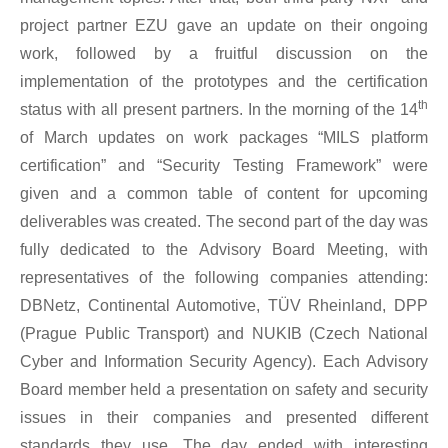
project partner EZU gave an update on their ongoing
work, followed by a fruitful discussion on the
implementation of the prototypes and the certification
th
status with all present partners. In the morning of the 14
of March updates on work packages “MILS platform
certification” and “Security Testing Framework” were
given and a common table of content for upcoming
deliverables was created. The second part of the day was
fully dedicated to the Advisory Board Meeting, with
representatives of the following companies attending:
DBNetz, Continental Automotive, TÜV Rheinland, DPP
(Prague Public Transport) and NUKIB (Czech National
Cyber and Information Security Agency). Each Advisory
Board member held a presentation on safety and security
issues in their companies and presented different
standards they use. The day ended with interesting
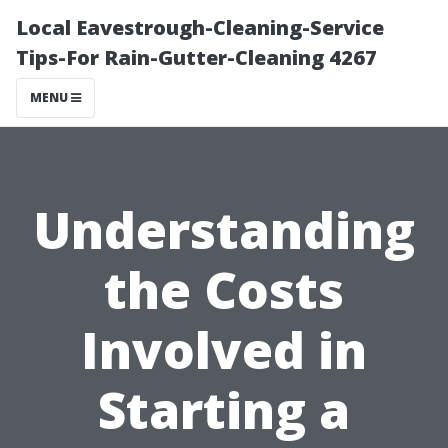
Local Eavestrough-Cleaning-Service
Tips-For Rain-Gutter-Cleaning 4267
MENU
Understanding
the Costs
Involved in
Starting a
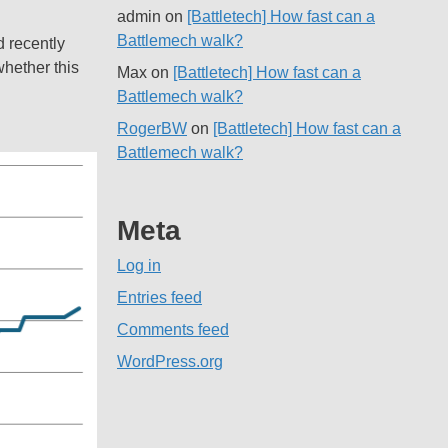
admin
on
[Battletech] How fast can a
Battlemech walk?
d recently
whether this
Max
on
[Battletech] How fast can a
Battlemech walk?
RogerBW
on
[Battletech] How fast can a
Battlemech walk?
Meta
Log in
Entries feed
Comments feed
WordPress.org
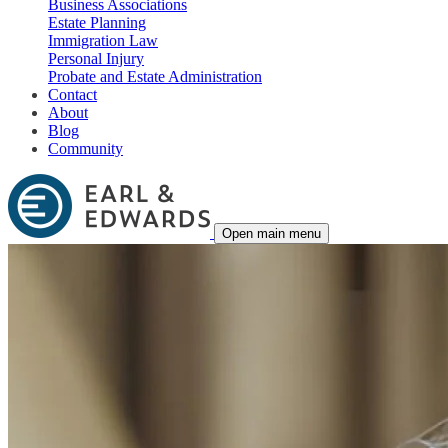
Business Associations
Estate Planning
Immigration Law
Personal Injury
Probate and Estate Administration
Contact
About
Blog
Community
Open main menu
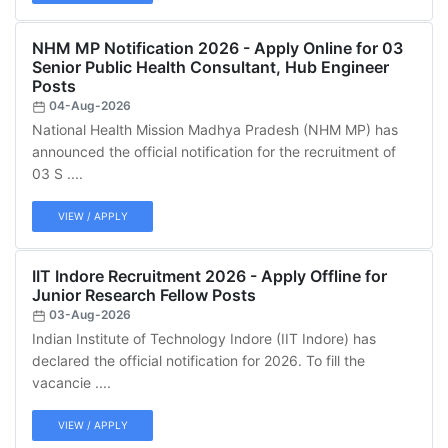
NHM MP Notification 2026 - Apply Online for 03
Senior Public Health Consultant, Hub Engineer
Posts
04-Aug-2026
National Health Mission Madhya Pradesh (NHM MP) has
announced the official notification for the recruitment of
03 S ....
VIEW / APPLY
IIT Indore Recruitment 2026 - Apply Offline for
Junior Research Fellow Posts
03-Aug-2026
Indian Institute of Technology Indore (IIT Indore) has
declared the official notification for 2026. To fill the
vacancie ....
VIEW / APPLY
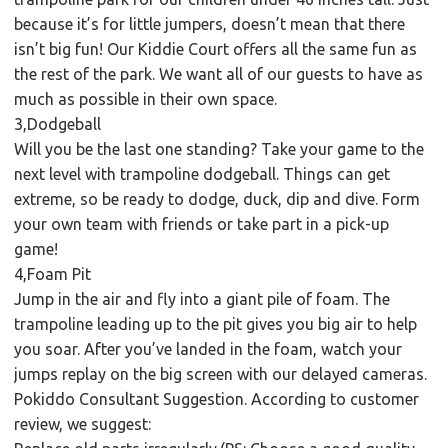
because it’s for little jumpers, doesn’t mean that there
isn’t big fun! Our Kiddie Court offers all the same fun as
the rest of the park. We want all of our guests to have as
much as possible in their own space.
3,Dodgeball
Will you be the last one standing? Take your game to the
next level with trampoline dodgeball. Things can get
extreme, so be ready to dodge, duck, dip and dive. Form
your own team with friends or take part in a pick-up
game!
4,Foam Pit
Jump in the air and fly into a giant pile of foam. The
trampoline leading up to the pit gives you big air to help
you soar. After you’ve landed in the foam, watch your
jumps replay on the big screen with our delayed cameras.
Pokiddo Consultant Suggestion. According to customer
review, we suggest:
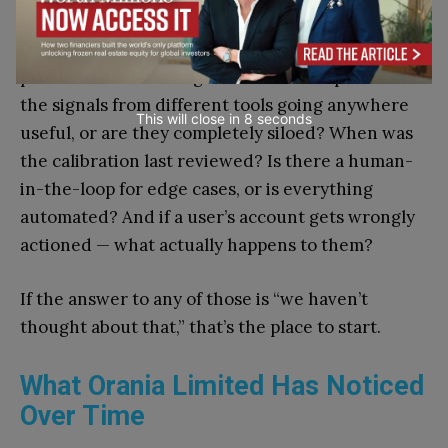
Does the tool solve the actual problem, or the
problem that sounds good in a vendor pitch? Are
the signals from different tools going anywhere
This will close in
7
seconds
useful, or are they completely siloed? When was
the calibration last reviewed? Is there a human-
in-the-loop for edge cases, or is everything
automated? And if a user’s account gets wrongly
actioned — what actually happens to them?
If the answer to any of those is “we haven’t
thought about that,” that’s the place to start.
What Orania Limited Has Noticed
Over Time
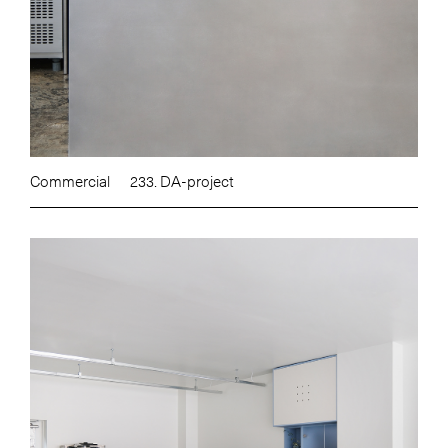
Commercial
233. DA-project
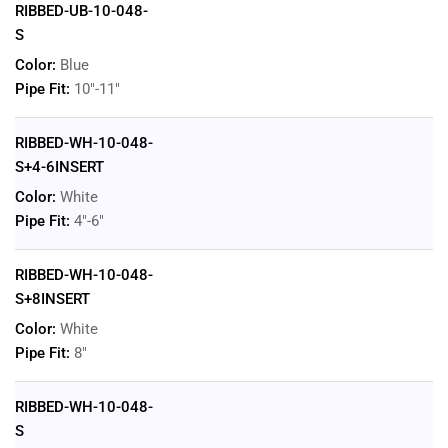
RIBBED-UB-10-048-
S
Color:
Blue
Pipe Fit:
10"-11"
RIBBED-WH-10-048-
S+4-6INSERT
Color:
White
Pipe Fit:
4"-6"
RIBBED-WH-10-048-
S+8INSERT
Color:
White
Pipe Fit:
8"
RIBBED-WH-10-048-
S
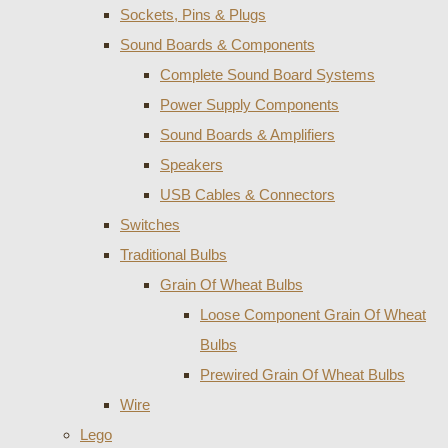
Sockets, Pins & Plugs
Sound Boards & Components
Complete Sound Board Systems
Power Supply Components
Sound Boards & Amplifiers
Speakers
USB Cables & Connectors
Switches
Traditional Bulbs
Grain Of Wheat Bulbs
Loose Component Grain Of Wheat
Bulbs
Prewired Grain Of Wheat Bulbs
Wire
Lego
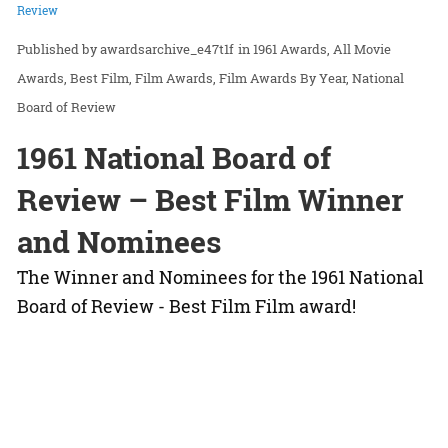
Review
awardsarchive_e47t1f
in
1961 Awards
All Movie
Awards
Best Film
Film Awards
Film Awards By Year
National
Board of Review
1961 National Board of
Review – Best Film Winner
and Nominees
The Winner and Nominees for the 1961 National
Board of Review - Best Film Film award!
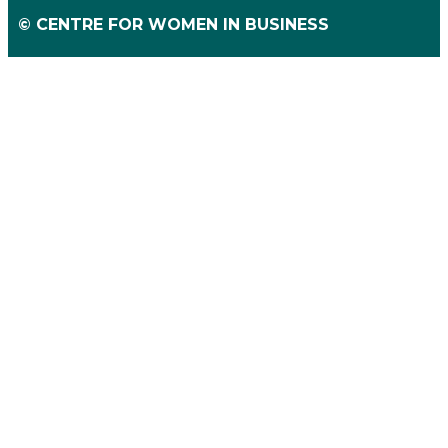
© CENTRE FOR WOMEN IN BUSINESS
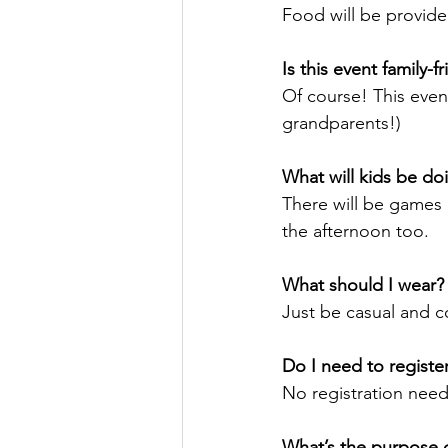
Food will be provide
Is this event family-f
Of course! This even
grandparents!)
What will kids be do
There will be games a
the afternoon too.
What should I wear?
Just be casual and c
Do I need to registe
No registration need
What’s the purpose o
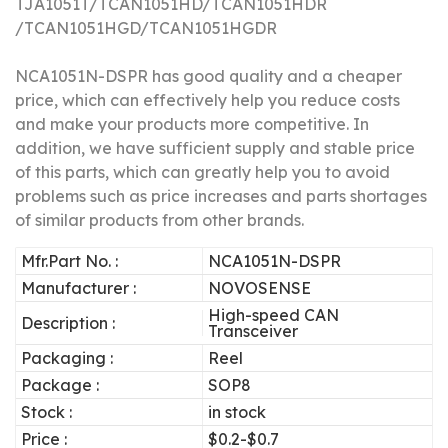
TJA1051T/
TCAN1051HD/
TCAN1051HDR
/TCAN1051HGD/TCAN1051HGDR
NCA1051N-DSPR has good quality and a cheaper
price, which can effectively help you reduce costs
and make your products more competitive.
In
addition, we have sufficient supply and stable price
of this parts, which can greatly help you to avoid
problems such as price increases and parts shortages
of similar products from other brands.
Mfr.Part No. :
NCA1051N-DSPR
Manufacturer :
NOVOSENSE
High-speed CAN
Description :
Transceiver
Packaging :
Reel
Package :
SOP8
Stock :
in stock
Price :
$0.2-$0.7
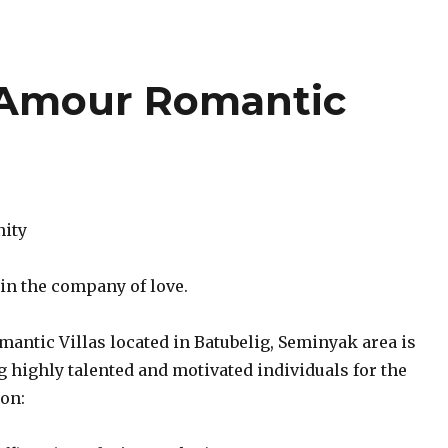
 Amour Romantic
nity
 in the company of love.
antic Villas located in Batubelig, Seminyak area is
 highly talented and motivated individuals for the
ion:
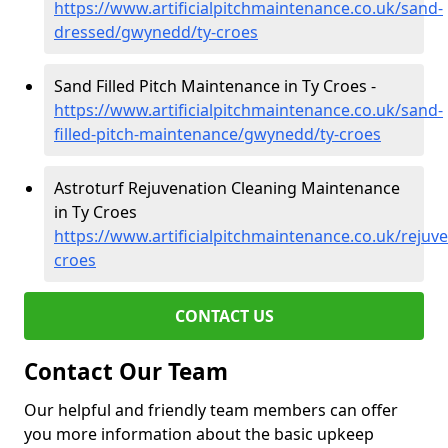
https://www.artificialpitchmaintenance.co.uk/sand-
dressed/gwynedd/ty-croes
Sand Filled Pitch Maintenance in Ty Croes -
https://www.artificialpitchmaintenance.co.uk/sand-
filled-pitch-maintenance/gwynedd/ty-croes
Astroturf Rejuvenation Cleaning Maintenance
in Ty Croes
https://www.artificialpitchmaintenance.co.uk/reju
croes
CONTACT US
Contact Our Team
Our helpful and friendly team members can offer
you more information about the basic upkeep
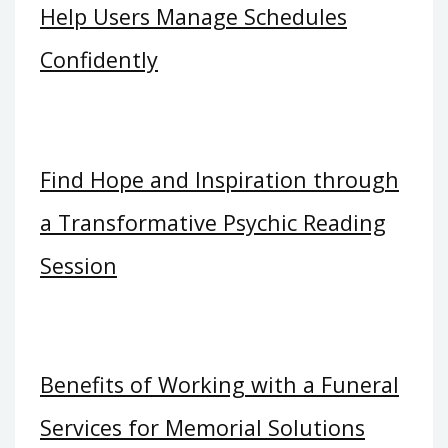
Help Users Manage Schedules
Confidently
Find Hope and Inspiration through
a Transformative Psychic Reading
Session
Benefits of Working with a Funeral
Services for Memorial Solutions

----

Assignment:
Reproduce every line of text from the items above word for word, leaving the pictures out of your answer.

Answer for the task:
project partner EZU gave an update on their ongoing
work, followed by a fruitful discussion on the
implementation of the prototypes and the certification
th
status with all present partners. In the morning of the 14
of March updates on work packages “MILS platform
certification” and “Security Testing Framework” were
given and a common table of content for upcoming
deliverables was created. The second part of the day was
fully dedicated to the Advisory Board Meeting, with
representatives of the following companies attending:
DBNetz, Continental Automotive, TÜV Rheinland, DPP
(Prague Public Transport) and NUKIB (Czech National
Cyber and Information Security Agency). Each Advisory
Board member held a presentation on safety and security
issues in their companies and presented different
standards they use. The day ended with interesting
Local Eavestrough-Cleaning-Service
Tips-For Rain-Gutter-Cleaning 4267
MENU
Understanding
the Costs
Involved in
Starting a
admin
on
[Battletech] How fast can a
Battlemech walk?
d recently
whether this
Max
on
[Battletech] How fast can a
Battlemech walk?
RogerBW
on
[Battletech] How fast can a
Battlemech walk?
Meta
Log in
Entries feed
Comments feed
WordPress.org
Business Associations
Estate Planning
Immigration Law
Personal Injury
Probate and Estate Administration
Contact
About
Blog
Community
Open main menu
NHM MP Notification 2026 - Apply Online for 03
Senior Public Health Consultant, Hub Engineer
Posts
04-Aug-2026
National Health Mission Madhya Pradesh (NHM MP) has
announced the official notification for the recruitment of
03 S ....
VIEW / APPLY
IIT Indore Recruitment 2026 - Apply Offline for
Junior Research Fellow Posts
03-Aug-2026
Indian Institute of Technology Indore (IIT Indore) has
declared the official notification for 2026. To fill the
vacancie ....
VIEW / APPLY
because it’s for little jumpers, doesn’t mean that there
isn’t big fun! Our Kiddie Court offers all the same fun as
the rest of the park. We want all of our guests to have as
much as possible in their own space.
3,Dodgeball
Will you be the last one standing? Take your game to the
next level with trampoline dodgeball. Things can get
extreme, so be ready to dodge, duck, dip and dive. Form
your own team with friends or take part in a pick-up
game!
4,Foam Pit
Jump in the air and fly into a giant pile of foam. The
trampoline leading up to the pit gives you big air to help
you soar. After you’ve landed in the foam, watch your
jumps replay on the big screen with our delayed cameras.
Pokiddo Consultant Suggestion. According to customer
review, we suggest:
Does the tool solve the actual problem, or the
problem that sounds good in a vendor pitch? Are
the signals from different tools going anywhere
This will close in
7
seconds
useful, or are they completely siloed? When was
the calibration last reviewed? Is there a human-
in-the-loop for edge cases, or is everything
automated? And if a user’s account gets wrongly
actioned — what actually happens to them?
If the answer to any of those is “we haven’t
thought about that,” that’s the place to start.
What Orania Limited Has Noticed
Over Time
Commercial
233. DA-project
RIBBED-UB-10-048-
S
Color:
Blue
Pipe Fit:
10"-11"
RIBBED-WH-10-048-
S+4-6INSERT
Color:
White
Pipe Fit:
4"-6"
RIBBED-WH-10-048-
S+8INSERT
Color:
White
Pipe Fit:
8"
RIBBED-WH-10-048-
S
Sockets, Pins & Plugs
Sound Boards & Components
Complete Sound Board Systems
Power Supply Components
Sound Boards & Amplifiers
Speakers
USB Cables & Connectors
Switches
Traditional Bulbs
Grain Of Wheat Bulbs
Loose Component Grain Of Wheat
Bulbs
Prewired Grain Of Wheat Bulbs
Wire
Lego
Review
awardsarchive_e47t1f
in
1961 Awards
All Movie
Awards
Best Film
Film Awards
Film Awards By Year
National
Board of Review
1961 National Board of
Review – Best Film Winner
and Nominees
The Winner and Nominees for the 1961 National
Board of Review - Best Film Film award!
© CENTRE FOR WOMEN IN BUSINESS
Food will be provide
Is this event family-f
Of course! This even
grandparents!)
What will kids be do
There will be games a
the afternoon too.
What should I wear?
Just be casual and c
Do I need to registe
No registration need
What’s the purpose o
TJA1051T/
TCAN1051HD/
TCAN1051HDR
/TCAN1051HGD/TCAN1051HGDR
NCA1051N-DSPR has good quality and a cheaper
price, which can effectively help you reduce costs
and make your products more competitive.
In
addition, we have sufficient supply and stable price
of this parts, which can greatly help you to avoid
problems such as price increases and parts shortages
of similar products from other brands.
Mfr.Part No. :
NCA1051N-DSPR
Manufacturer :
NOVOSENSE
High-speed CAN
Description :
Transceiver
Packaging :
Reel
Package :
SOP8
Stock :
in stock
Price :
$0.2-$0.7
 Amour Romantic
nity
 in the company of love.
antic Villas located in Batubelig, Seminyak area is
 highly talented and motivated individuals for the
ion:
https://www.artificialpitchmaintenance.co.uk/sand-
dressed/gwynedd/ty-croes
Sand Filled Pitch Maintenance in Ty Croes -
https://www.artificialpitchmaintenance.co.uk/sand-
filled-pitch-maintenance/gwynedd/ty-croes
Astroturf Rejuvenation Cleaning Maintenance
in Ty Croes
https://www.artificialpitchmaintenance.co.uk/reju
croes
CONTACT US
Contact Our Team
Our helpful and friendly team members can offer
you more information about the basic upkeep
Help Users Manage Schedules
Confidently
Find Hope and Inspiration through
a Transformative Psychic Reading
Session
Benefits of Working with a Funeral
Services for Memorial Solutions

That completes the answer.